■ DOCUMENT TEXT ■
Evaluating the Neurophysiologic and Clinical Effects of Single-Dose Baclofen, Roflumilast, Memantine, and Placebo in Fragile X Syndrome
Overview
- Phase
- Phase 2
- Intervention
- Baclofen
- Conditions
- Fragile X Syndrome
- Sponsor
- Children's Hospital Medical Center, Cincinnati
- Enrollment
- 45
- Locations
- 1
- Primary Endpoint
- Change in EEG Relative Gamma Power
- Status
- Active, Not Recruiting
- Last Updated
- 4 months ago
Overview
Brief Summary
The aim of this study is to utilize neurophysiologic assessments, behavioral measures and clinical measures to assess how much deficits associated with Fragile X Syndrome from pre-dose to post-dose using pharmacology.
Investigators
Eligibility Criteria
Inclusion Criteria
- •Subjects ages 18-45, with FXS who completed the study entitled "Mechanisms and brain circuits underlying fragile X syndrome" (IRB # 2015-8425) or appropriate baseline measures through Biorepository (2013-7327).
- •FXS is defined as full FMR1 mutations (\>200 CGG repeats) confirmed by genetic testing.
- •General good health as determined by physical exam, medical history and laboratory work up.
- •Stanford Binet IQ \<85
- •Stable dosing of psychotropic drugs for at least 4 weeks.
Exclusion Criteria
- •Subjects with a history of intolerance to baclofen, roflumilast, or memantine will be excluded.
- •Subjects will also be excluded if they have taken any investigational drug within 3 months, have a history of substance abuse or dependence within 6 months, or significant psychiatric or CNS neurological disease unrelated to FXS.
- •Uncontrolled seizures or history of epilepsy with a seizure in the past 6 months
- •Auditory or visual impairments that cannot be corrected based on visual and auditory screener benchmarks.
- •Moderate to severe renal or hepatic impairment and determined by a study physician incorporating data from exam, medical history and laboratory value evaluation among other data points.

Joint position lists

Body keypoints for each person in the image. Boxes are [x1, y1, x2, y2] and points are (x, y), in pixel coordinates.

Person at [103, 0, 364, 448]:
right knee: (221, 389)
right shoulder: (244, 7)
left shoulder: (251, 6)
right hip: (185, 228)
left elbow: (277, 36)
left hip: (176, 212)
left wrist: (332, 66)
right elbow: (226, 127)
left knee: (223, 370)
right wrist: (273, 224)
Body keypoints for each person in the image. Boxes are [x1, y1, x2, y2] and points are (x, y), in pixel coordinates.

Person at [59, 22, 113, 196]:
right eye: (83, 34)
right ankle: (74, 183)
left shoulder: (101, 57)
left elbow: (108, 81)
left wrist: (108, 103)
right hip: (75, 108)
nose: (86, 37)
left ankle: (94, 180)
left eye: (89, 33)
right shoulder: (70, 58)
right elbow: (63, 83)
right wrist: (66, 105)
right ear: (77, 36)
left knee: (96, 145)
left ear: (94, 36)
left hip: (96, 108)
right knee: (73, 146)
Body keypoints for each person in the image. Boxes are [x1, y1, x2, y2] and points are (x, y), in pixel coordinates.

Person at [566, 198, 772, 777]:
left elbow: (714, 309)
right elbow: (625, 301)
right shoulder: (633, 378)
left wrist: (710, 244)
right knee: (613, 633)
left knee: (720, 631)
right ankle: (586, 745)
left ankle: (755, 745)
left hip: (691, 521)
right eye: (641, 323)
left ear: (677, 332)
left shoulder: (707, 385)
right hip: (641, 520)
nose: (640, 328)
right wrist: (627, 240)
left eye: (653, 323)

■ WHAT TO PRODUCE ■
Using the Fragile X study listing, answer these questions:
1. Which organization sponsors the study?
2. What ages must subjects be to be included?
3. Within how many months of taking any investigational drug are subjects excluded?
The entries come from a different source than the Fragile X study listing.

■ THE COMPLETED TASK ■
1. Children's Hospital Medical Center, Cincinnati
2. 18-45
3. 3 months